_Entries_:
"""
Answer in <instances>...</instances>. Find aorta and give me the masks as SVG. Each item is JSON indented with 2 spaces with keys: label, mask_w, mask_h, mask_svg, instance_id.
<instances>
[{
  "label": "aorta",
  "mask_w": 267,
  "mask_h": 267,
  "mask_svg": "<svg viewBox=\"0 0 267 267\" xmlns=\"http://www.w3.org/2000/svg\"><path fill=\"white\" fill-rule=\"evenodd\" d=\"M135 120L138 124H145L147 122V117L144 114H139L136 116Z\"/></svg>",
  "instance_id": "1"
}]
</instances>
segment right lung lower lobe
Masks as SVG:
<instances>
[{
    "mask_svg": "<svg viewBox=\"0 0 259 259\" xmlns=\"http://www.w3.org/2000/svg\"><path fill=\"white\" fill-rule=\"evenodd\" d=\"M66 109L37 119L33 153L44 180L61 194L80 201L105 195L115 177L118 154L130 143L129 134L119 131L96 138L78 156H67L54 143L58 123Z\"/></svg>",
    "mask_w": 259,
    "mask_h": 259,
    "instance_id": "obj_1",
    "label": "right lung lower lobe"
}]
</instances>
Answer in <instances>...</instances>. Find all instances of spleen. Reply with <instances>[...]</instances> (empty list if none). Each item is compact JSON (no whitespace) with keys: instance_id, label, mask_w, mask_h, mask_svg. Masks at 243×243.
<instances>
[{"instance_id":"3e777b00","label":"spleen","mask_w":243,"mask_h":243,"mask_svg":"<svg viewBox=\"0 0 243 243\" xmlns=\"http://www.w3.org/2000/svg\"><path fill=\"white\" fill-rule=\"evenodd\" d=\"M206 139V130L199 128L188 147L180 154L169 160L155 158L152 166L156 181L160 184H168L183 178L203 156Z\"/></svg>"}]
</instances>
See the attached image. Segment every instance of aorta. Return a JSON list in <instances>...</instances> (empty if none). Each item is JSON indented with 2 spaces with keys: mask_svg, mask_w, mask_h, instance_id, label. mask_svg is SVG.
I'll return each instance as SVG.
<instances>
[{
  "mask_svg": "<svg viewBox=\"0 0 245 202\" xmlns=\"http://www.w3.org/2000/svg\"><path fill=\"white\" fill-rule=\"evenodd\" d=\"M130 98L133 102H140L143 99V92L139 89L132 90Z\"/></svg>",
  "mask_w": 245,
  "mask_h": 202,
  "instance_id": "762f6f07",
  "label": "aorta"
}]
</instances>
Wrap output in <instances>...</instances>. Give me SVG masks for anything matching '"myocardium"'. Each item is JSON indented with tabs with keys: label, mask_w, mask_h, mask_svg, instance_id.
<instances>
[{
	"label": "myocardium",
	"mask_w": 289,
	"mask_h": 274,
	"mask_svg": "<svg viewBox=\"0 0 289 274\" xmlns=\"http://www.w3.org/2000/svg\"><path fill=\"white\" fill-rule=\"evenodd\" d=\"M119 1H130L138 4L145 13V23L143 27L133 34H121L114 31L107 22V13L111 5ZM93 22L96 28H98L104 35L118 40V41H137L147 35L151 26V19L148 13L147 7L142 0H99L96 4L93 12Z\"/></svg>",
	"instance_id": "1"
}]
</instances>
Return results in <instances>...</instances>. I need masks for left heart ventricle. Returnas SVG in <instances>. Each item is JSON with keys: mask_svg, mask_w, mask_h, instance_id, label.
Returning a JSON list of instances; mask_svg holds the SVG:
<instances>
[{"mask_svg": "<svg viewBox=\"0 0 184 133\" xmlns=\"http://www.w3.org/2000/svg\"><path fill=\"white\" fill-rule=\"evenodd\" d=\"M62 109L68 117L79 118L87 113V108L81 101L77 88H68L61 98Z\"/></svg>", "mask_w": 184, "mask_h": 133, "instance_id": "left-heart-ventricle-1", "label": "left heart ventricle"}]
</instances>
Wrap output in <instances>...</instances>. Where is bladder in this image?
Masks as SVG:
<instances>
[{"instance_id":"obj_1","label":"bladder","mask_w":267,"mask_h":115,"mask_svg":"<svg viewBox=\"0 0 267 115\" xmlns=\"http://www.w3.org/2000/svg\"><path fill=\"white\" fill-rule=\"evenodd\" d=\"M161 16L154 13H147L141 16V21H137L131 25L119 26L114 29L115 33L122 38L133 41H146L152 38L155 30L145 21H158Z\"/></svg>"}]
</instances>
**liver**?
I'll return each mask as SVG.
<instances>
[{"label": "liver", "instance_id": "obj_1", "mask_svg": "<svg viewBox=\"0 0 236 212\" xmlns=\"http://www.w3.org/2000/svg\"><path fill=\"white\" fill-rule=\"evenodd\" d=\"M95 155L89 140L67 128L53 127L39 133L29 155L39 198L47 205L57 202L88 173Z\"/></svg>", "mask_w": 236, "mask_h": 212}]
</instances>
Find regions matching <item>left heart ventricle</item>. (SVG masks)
"""
_Job_:
Pull out every line in the data above that contains the word "spaces", and list each line as it appears.

_Solution_:
Answer in <instances>...</instances>. Find aorta and give me the masks as SVG. Each item is JSON indented with 2 spaces with keys: label, mask_w, mask_h, mask_svg, instance_id.
See the attached image. Segment every instance of aorta. Return a JSON list in <instances>...</instances> (empty if none). Each item is JSON indented with 2 spaces with keys: mask_svg, mask_w, mask_h, instance_id, label. mask_svg is SVG.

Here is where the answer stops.